Here comes the home equity lending at long last!
Now that homeowners actually have some ownership of their properties again, they’re beginning to take advantage of the low rates on offer.
A new report from RealtyTrac revealed that home equity line of credit (HELOC) origination volume was up a solid 20.6% from a year ago.
A total of 797,865 HELOCs were extended to borrowers between June 2013 and 2014, the highest total since the 12 months ending June 2009.
Aside from buoying the flagging purchase/refinance market, it’s also a sign that borrowers are getting their heads back above water again after a rough several years.

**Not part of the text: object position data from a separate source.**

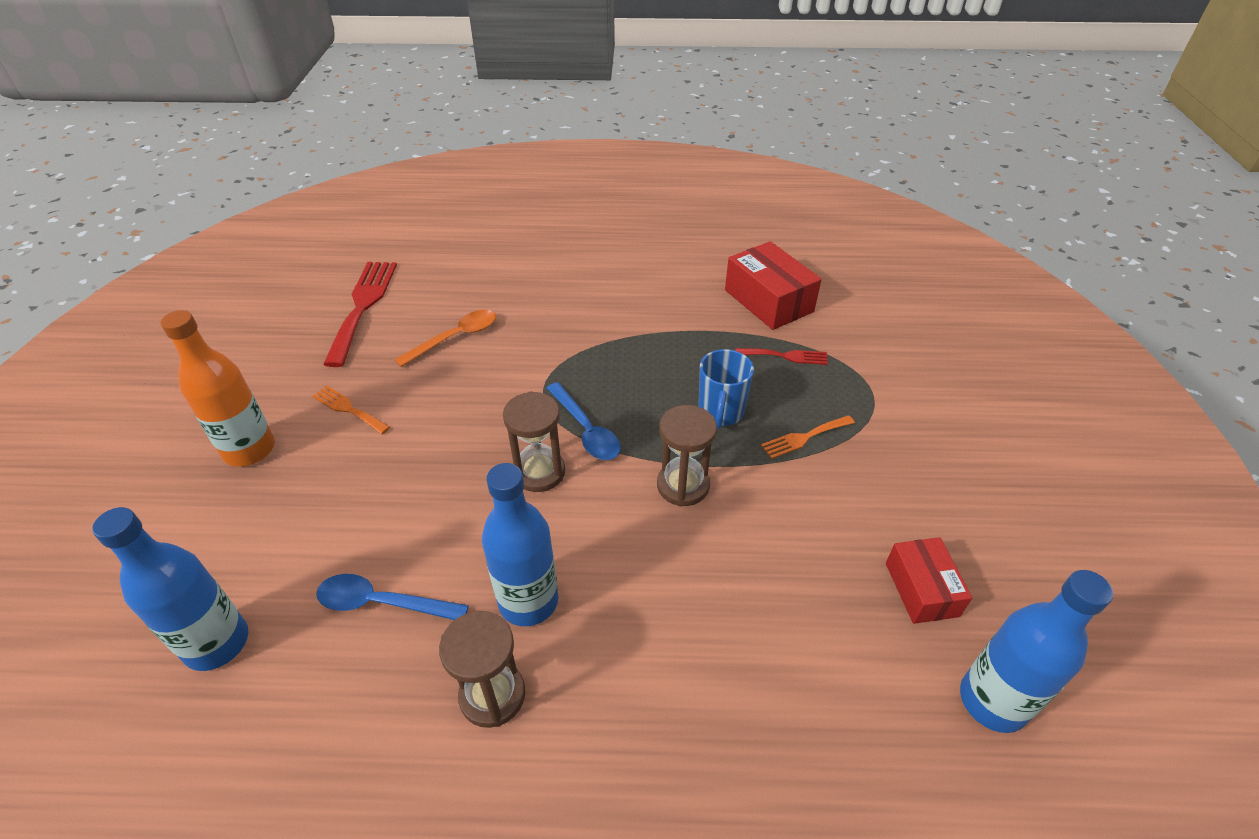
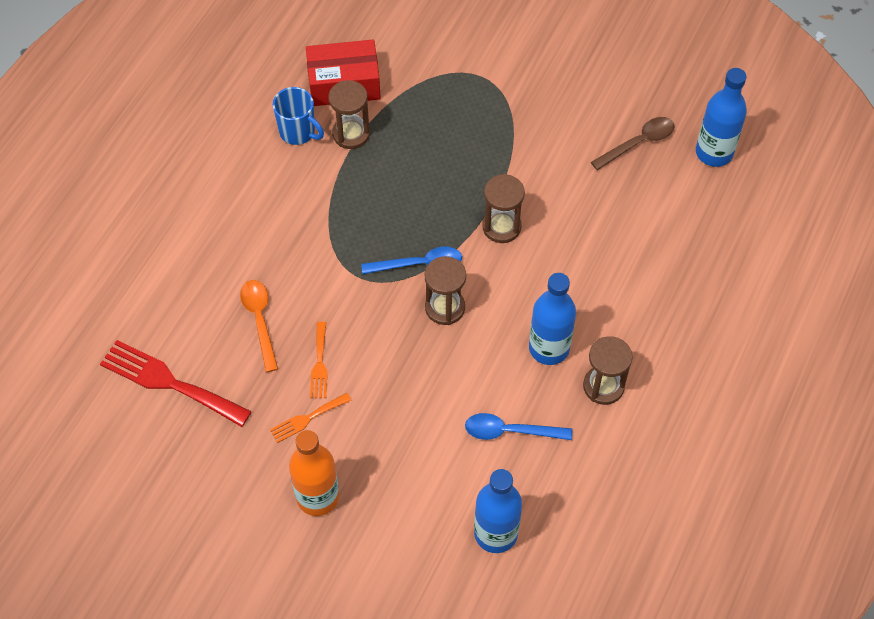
camera: 65 degrees left, 15 degrees up
(382, 603) = (510, 431): blue spoon -> blue spoon turned 60 degrees clockwise
(714, 325) = (351, 134): none -> brown hourglass
(720, 412) = (447, 174): blue mug -> blue mug (298, 132)
(786, 356) = (413, 106): red fork -> none
(804, 437) = (497, 137): orange fork -> orange fork (319, 364)
(921, 589) = (638, 143): red box -> brown spoon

More than 10 million homeowners with a mortgage now have at least 50% equity in their homes, meaning there’s plenty of potential business for the taking.
But before we get too far ahead of ourselves, note that HELOC volume is still off 76% from the previous peak of 3,299,007 loans extended in the 12 months ending in June 2006.
HELOC Share Rose to 15.4% of Total Mortgage Originations
RealtyTrac also reported that HELOCs accounted for a healthy 15.4% of total residential mortgage originations during the first eight months of 2014, the highest share since 2008.
However, while the share has risen significantly, it is still well below the 24.7% share seen back in 2005 when the housing market was firing on all cylinders.
Of the 50 largest metropolitan statistical areas (MSAs) in the nation with HELOC data, 49 posted year-over-year increases in home equity lending volume.
The largest jump was seen in the Riverside-San Bernardino metro in Southern California, which saw an amazing 87.7% increase.
It was followed by Las Vegas (+85.1%), Cincinnati (+81.0%), Sacramento (+65.1%), and Phoenix (+60.1%).
The scary part about all this is that these same metros were also some of the hardest hit during the most recent housing crisis, so the fact that borrowers are once again tapping equity might give some pause.
And though lenders are a lot more conservative than they used to be when it comes to HELOCs, I’m still seeing banks offering HELOCs up to 100% LTV. I suppose when 125% LTV second mortgages get more popular we should really start to worry.
That being said, HELOC volume in these metros is still way below peak levels, with Riverside-San Bernardino down 93%, Las Vegas down 92.9%, Miami down 92.5%, Tucson down 92.4%, and Orlando down 92.2%.
Of the nation’s 50 largest metro areas, the highest share of HELOCs as a percentage of all loan originations year-to-date was in Honolulu, where they accounted for 43.5% of total loans. Wow.
The island paradise was followed by Rochester, N.Y., (38.7%), Buffalo, N.Y., (32.1%), Cleveland (28.5%), and Milwaukee (27.5%).
Conversely, HELOCs only grabbed a 5.8% share of mortgages year-to-date in Las Vegas, which is still struggling with massive home price declines.
The share was also pretty low in Dallas (6.5%), Riverside-San Bernardino (7.7%), Houston (7.9%), and Tucson (8%), which puts the year-over-year gains into perspective.
Yes, the numbers are up, but only from highly deflated levels, so we’ve still got a way to go before HELOCs save the mortgage market. But it’s a start.